Verfahrensgang
LG Nürnberg-Fürth (Beschluss vom 12.01.1988; Aktenzeichen 13 I 8717/87) |
Tenor
I. Die weitere Beschwerde der Beteiligten zu 3 gegen den Beschluß des Landgerichts Nürnberg-Fürth vom 12. Januar 1988 wird zurückgewiesen.
II. Die Beteiligte zu 3 hat die den Beteiligten zu 1 und 2 im Verfahren der weiteren Beschwerde entstandenen Kosten zu erstatten.
III. Der Geschäftswert für das Verfahren der weiteren Beschwerde wird auf 5.000 DM festgesetzt.
Tatbestand
I.
Die jetzt sechs Jahre und neun Monate alte Sabine … ist die eheliche Tochter der Beteiligten zu 1 und 2. Bei ihnen lebte sie von der Geburt bis zum Februar 1985.
Am 1.2.1985 mußte der Vater eine Freiheitsstrafe wegen schweren Raubes antreten.
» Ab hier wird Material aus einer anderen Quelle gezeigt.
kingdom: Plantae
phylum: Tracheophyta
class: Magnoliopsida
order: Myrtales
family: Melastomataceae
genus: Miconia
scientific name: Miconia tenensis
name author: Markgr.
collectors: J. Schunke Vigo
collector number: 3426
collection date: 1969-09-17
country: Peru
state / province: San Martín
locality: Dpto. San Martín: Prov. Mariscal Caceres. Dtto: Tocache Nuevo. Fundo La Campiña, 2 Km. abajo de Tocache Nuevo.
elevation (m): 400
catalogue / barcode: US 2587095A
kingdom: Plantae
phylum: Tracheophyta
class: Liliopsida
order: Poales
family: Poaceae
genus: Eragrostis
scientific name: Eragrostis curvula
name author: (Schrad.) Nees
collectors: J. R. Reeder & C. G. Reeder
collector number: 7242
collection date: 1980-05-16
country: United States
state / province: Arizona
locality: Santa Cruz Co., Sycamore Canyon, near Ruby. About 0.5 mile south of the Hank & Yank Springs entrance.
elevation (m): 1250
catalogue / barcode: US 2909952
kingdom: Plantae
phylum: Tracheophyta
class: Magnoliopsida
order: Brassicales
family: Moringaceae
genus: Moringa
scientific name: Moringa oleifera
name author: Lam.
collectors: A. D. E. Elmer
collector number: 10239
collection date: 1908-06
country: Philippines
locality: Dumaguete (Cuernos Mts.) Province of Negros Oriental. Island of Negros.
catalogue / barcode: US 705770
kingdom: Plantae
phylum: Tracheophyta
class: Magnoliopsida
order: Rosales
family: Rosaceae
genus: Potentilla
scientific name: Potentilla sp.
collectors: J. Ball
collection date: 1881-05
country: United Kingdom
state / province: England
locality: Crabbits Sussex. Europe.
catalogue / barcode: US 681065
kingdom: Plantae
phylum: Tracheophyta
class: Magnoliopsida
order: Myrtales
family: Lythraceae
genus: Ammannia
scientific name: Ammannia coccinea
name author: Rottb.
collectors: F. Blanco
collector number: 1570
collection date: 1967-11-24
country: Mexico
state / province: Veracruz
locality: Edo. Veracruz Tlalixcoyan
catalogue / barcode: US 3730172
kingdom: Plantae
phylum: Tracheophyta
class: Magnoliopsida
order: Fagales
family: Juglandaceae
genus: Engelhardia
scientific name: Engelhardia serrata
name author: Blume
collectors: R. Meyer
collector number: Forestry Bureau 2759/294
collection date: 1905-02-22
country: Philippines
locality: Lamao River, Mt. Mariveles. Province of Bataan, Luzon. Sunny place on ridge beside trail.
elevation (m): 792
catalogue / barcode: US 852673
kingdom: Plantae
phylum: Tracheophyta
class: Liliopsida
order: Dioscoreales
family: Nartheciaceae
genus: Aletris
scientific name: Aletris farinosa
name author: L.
Am 22.2.1985 zog die Mutter mit ihrer Tochter zur Großmutter mütterlicherseits (Beteiligte zu 3), weil die Familienwohnung wegen eines Wasserrohrbruchs nicht bewohnbar war. Als die Wohnung wiederhergestellt war, kehrte die Mutter dorthin zurück, das Mädchen blieb bei den Großeltern. Dort hält es sich seitdem ununterbrochen auf. Die Mutter besuchte es regelmäßig. Es fanden auch Besuche des Mädchens bei der Mutter statt. Ihren Vater sah das Mädchen im Jahr 1985 zweimal während des Hafturlaubs. Ein weiteres Zusammentreffen während der Haftzeit kam nicht zustande, weil das Mädchen nach der Behauptung der Großmutter weitere Besuche beim Vater ablehnte.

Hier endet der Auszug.